US and Mexican officials confirmed the brutal story that unfolded late last month when relatives of the youths reported them missing after they failed to return from work at an office near the western city of Guadalajara. Suspicions arose last week when piles of chopped-up body parts were found in plastic bags.
Forensic investigators in the western state of Jalisco said in a statement Monday that tests had confirmed the bodies belonged to the missing call center employees.
A total of six men and two women were reported missing between May 20 and May 22, but forensic investigators did not report the number of confirmed identities. There were doubts whether any of the young people were with the bodies found.
While the families thought their children worked in a normal call center, the office was in fact run by the Jalisco New Generation cartel, Mexico’s most violent gang. The cartel has grown beyond its traditional activities of drug trafficking, extortion and kidnapping.
Officials confirmed that the cartel now operates call centers that swindle money from Americans and Canadians through bogus offers to buy their timeshares.
Jalisco officials gave no motive for the workers’ murder, all but two were under the age of 30. But a US official who spoke on condition of anonymity because he was not authorized to speak publicly on the matter said that it seemed that the youths were murdered. by the Jalisco Cartel after they tried to quit their jobs.
“The best guess is that these kids decided they wanted to leave the company,” the US official said, adding that the cartel “sent a message to other defectors.”
“It looks like this has happened before,” the official added.
The Jalisco Cartel, known by its initials as the CJNG, is known for its ruthless treatment of alleged traitors, informers, or defectors. For those who knowingly or unknowingly worked for the cartel, it seems like an unwritten rule that death or prison is the only way out of the gang.
An activist group for families of the disappeared, “Por Amor a Ellxs” – roughly “For Love of Them” – said there are about 15,000 missing in Jalisco, out of a total of about 112,000 nationwide.
Call centers are a major source of employment in Mexico for young people or migrants who may have learned English in the United States but have returned to Mexico.
The timeshare fraud came to light in April, when the U.S. Treasury Department announced sanctions against members or associates of the Jalisco New Generation cartel who apparently ran a similar operation in the Pacific coast resort town of Puerto Vallarta, also located in the state of Jalisco, home of the gang. turf.

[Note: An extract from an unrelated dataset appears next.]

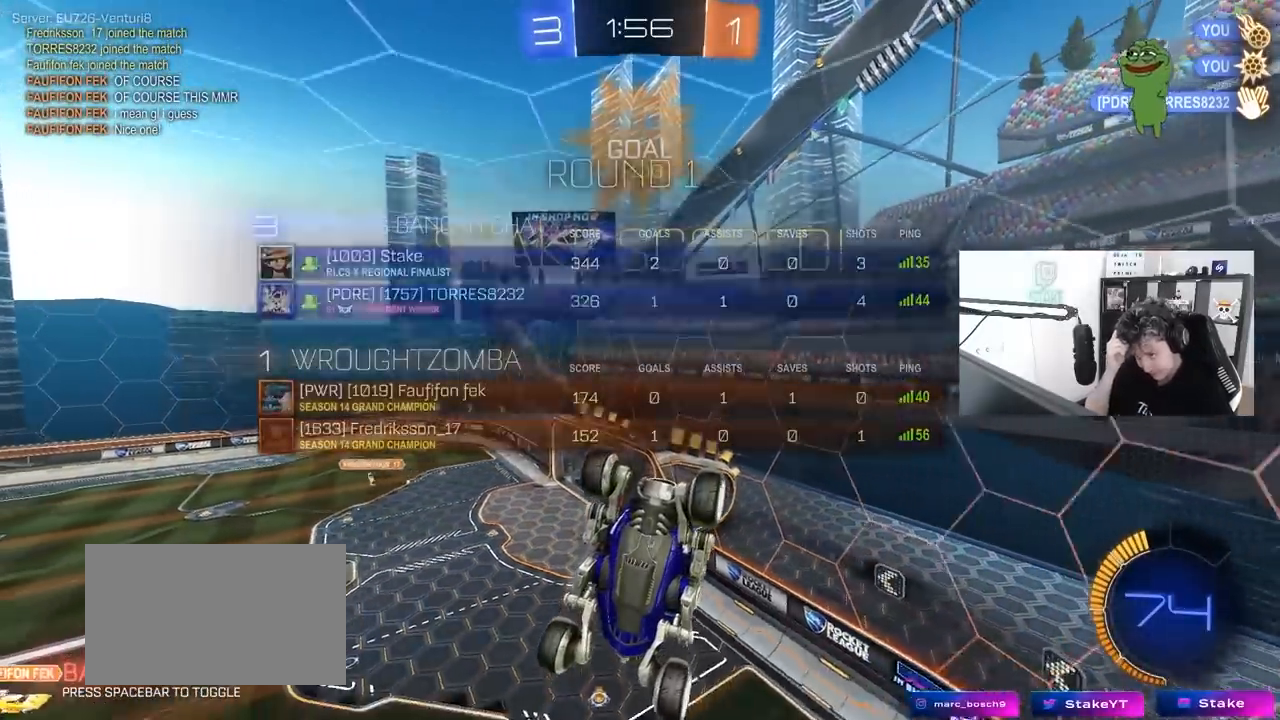
{"keys": [], "mouse": [], "mouse_move": "still", "events": [[83, "a", "down"], [117, "s", "down"], [117, "shift", "down"], [217, "shift", "up"], [267, "s", "up"], [450, "a", "up"]]}
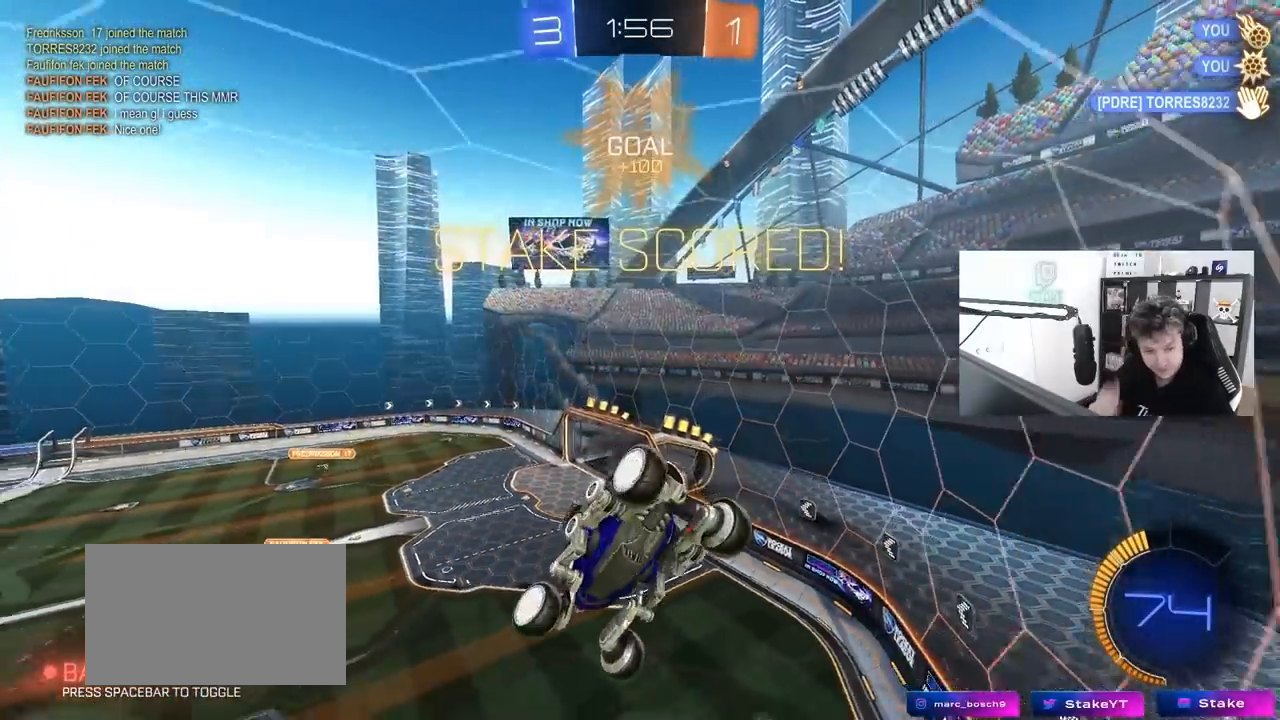
{"keys": ["d", "w"], "mouse": ["left"], "mouse_move": "down-right", "events": [[50, "a", "down"], [100, "w", "down"], [133, "a", "up"], [333, "mouse_left", "down"], [417, "d", "down"]]}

Brian E. Nelson, U.S. Under Secretary of the Treasury for Terrorism and Financial Intelligence, said in an April statement that the “CJNG’s deep involvement in timeshare fraud in the Puerto Vallarta area and elsewhere, which often targets older U.S. citizens and can defraud victims of their savings, is a major revenue stream that supports the group’s overall criminal enterprise.”
The scammers contacted people who wanted to sell timeshares in Puerto Vallarta properties.
In a 2023 alert, the FBI said sellers had been contacted via email by scammers saying they had a buyer lined up, but the seller had to pay taxes or other fees before the deal could go through. Apparently the deals evaporated once the money was paid.
The FBI report said that in 2022, the agency’s Internet Crime Complaint Center “received more than 600 complaints involving losses of approximately $39.6 million from victims approached by scammers related to timeshares in Mexico.”
Ryan Donner, a realtor at Ryan Donner & Associates, a Puerto Vallarta real estate firm, said his firm had been approached for help over the past two years by two people who were apparently targeted by the scam.
“It doesn’t happen very often, but yes, we’ve been through it,” said Donner, who was able to dissuade both people from the scam before paying any money.
Donner described the fraud as highly sophisticated.
He said the scammers sent potential sellers fake contracts and official-looking documents from the Mexican tax authorities, apparently saying that taxes were due on the future sale.
“They have contracts, they have documents that appear to be official documents, it would be very easy to fall into the trap of paying them,” Donner said.
“If a company contacts someone to say they have a buyer for a property and they just need money, that’s a huge red flag because it’s kind of a scam,” Donner said. “Companies don’t usually work that way.”